Upon publication, the theorem quickly influenced early studies in space complexity, serving as a cornerstone for analyzing problems like quantified Boolean formulas and establishing the equivalence of deterministic and nondeterministic polynomial space. It was prominently featured and cited in seminal textbooks, such as John E. Hopcroft and Jeffrey D. Ullman's 1979 Introduction to Automata Theory, Languages, and Computation, which helped disseminate its implications to a broader audience of researchers and students. By the 1980s, the result had become widely known as Savitch's theorem in surveys and monographs on complexity theory, solidifying its status as a landmark achievement in the field's foundational development.[12]
Proof Overview
High-Level Strategy
The proof of Savitch's theorem revolves around deterministically simulating a nondeterministic Turing machine (NTM) that uses space s(n) to decide if there exists an accepting computation path from the initial configuration to an accepting one. This simulation avoids explicitly exploring all possible paths by reducing the acceptance problem to a reachability query in an implicit graph of configurations.
A configuration of the NTM encapsulates its current state, the contents of the tape limited to s(n) cells, and the positions of the tape heads; since each component is bounded, the total number of possible configurations is at most $2^{O(s(n))}. These configurations form the vertices of a directed graph, where edges represent valid single-step transitions computable in space O(s(n)). The core challenge lies in the exponential size of this graph—too vast to construct or traverse explicitly in subexponential space—necessitating a clever method to verify reachability without materializing the entire structure.
The high-level strategy employs a divide-and-conquer paradigm on the potential path lengths, assuming a maximum computation length bounded by $2^{O(s(n))}. It recursively checks for the existence of a midpoint configuration reachable from the start in half the steps and from which the target is reachable in the remaining half, effectively counting paths through intermediate points without storing the full graph. This recursive decomposition ensures that the space overhead remains quadratic in s(n), as the depth of recursion aligns with the logarithm of the path length while reusing space across levels.

» **RECORDS**

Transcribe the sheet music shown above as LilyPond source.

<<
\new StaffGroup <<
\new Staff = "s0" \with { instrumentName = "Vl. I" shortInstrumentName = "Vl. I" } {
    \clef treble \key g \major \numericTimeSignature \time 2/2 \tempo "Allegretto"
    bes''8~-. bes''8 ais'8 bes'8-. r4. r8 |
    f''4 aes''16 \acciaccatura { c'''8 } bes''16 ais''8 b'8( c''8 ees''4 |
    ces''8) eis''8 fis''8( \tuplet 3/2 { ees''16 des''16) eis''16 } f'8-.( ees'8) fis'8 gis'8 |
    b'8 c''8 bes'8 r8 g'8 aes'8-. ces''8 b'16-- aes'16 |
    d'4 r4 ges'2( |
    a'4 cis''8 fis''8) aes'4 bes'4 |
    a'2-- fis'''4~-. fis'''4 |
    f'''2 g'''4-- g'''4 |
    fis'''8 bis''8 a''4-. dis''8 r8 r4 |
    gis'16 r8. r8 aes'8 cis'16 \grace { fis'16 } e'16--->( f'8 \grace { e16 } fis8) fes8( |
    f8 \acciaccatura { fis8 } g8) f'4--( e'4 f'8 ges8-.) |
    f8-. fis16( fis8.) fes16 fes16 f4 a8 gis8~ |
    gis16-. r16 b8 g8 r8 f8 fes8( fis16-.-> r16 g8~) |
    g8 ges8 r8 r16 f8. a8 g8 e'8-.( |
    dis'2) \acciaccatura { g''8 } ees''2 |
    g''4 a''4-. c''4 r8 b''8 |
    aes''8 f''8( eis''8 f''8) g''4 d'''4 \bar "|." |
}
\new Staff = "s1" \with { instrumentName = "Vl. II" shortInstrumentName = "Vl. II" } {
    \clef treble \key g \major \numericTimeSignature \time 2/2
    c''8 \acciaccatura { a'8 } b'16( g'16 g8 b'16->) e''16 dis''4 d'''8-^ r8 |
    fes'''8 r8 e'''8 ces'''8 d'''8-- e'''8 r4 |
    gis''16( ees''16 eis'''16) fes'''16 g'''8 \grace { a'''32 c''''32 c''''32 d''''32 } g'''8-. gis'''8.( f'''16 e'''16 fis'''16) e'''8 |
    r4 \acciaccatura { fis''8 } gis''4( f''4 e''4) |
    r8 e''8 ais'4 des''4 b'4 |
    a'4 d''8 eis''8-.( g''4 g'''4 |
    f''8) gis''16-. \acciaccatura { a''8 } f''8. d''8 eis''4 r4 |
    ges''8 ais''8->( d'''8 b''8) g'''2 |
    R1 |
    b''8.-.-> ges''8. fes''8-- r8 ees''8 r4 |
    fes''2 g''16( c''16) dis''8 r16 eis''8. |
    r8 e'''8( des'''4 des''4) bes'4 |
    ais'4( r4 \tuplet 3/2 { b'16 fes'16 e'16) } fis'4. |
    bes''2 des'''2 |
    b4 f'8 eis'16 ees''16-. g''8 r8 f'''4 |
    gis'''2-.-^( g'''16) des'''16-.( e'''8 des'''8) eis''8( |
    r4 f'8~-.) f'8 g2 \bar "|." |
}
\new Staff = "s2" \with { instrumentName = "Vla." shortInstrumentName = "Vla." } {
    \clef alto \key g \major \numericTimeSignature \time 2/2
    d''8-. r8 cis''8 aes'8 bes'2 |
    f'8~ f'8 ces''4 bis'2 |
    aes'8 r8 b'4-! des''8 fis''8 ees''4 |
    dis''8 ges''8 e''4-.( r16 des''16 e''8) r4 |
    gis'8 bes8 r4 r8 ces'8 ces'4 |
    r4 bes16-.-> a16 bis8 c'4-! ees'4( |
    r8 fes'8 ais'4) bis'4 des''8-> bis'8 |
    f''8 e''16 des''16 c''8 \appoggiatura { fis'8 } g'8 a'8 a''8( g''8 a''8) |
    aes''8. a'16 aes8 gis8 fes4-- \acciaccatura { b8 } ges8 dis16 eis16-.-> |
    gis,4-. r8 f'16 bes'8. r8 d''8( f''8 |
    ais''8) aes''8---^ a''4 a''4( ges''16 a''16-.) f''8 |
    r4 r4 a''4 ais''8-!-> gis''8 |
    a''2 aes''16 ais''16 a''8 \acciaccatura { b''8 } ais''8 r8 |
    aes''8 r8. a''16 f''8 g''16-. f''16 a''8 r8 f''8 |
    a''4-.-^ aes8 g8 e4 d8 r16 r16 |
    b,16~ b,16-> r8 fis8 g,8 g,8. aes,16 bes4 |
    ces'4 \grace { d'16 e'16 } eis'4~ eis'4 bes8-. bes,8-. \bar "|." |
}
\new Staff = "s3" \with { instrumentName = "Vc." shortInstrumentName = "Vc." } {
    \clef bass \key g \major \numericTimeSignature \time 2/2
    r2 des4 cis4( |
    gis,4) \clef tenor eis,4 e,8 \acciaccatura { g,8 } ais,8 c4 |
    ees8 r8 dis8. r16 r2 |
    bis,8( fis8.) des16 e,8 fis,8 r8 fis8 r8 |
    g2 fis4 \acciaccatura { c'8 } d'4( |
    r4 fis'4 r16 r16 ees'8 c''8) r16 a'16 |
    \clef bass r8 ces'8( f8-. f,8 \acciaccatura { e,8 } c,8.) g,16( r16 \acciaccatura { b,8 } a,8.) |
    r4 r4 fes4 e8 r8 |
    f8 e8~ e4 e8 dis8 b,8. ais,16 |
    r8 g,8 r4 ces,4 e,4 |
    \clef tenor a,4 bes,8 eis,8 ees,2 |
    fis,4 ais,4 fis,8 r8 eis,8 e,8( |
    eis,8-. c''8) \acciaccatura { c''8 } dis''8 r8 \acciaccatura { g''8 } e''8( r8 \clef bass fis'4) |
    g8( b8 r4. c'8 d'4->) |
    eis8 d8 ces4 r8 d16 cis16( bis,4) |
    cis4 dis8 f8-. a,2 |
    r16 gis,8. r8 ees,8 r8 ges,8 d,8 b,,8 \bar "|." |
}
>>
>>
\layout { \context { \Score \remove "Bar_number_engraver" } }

» **GOAL OF THE EXERCISE**
Reproduce the passage on Savitch's theorem above, from "The high-level strategy" up to and including "space across levels.", without changing a word.

» **EXPECTED ANSWER**
The high-level strategy employs a divide-and-conquer paradigm on the potential path lengths, assuming a maximum computation length bounded by $2^{O(s(n))}. It recursively checks for the existence of a midpoint configuration reachable from the start in half the steps and from which the target is reachable in the remaining half, effectively counting paths through intermediate points without storing the full graph. This recursive decomposition ensures that the space overhead remains quadratic in s(n), as the depth of recursion aligns with the logarithm of the path length while reusing space across levels.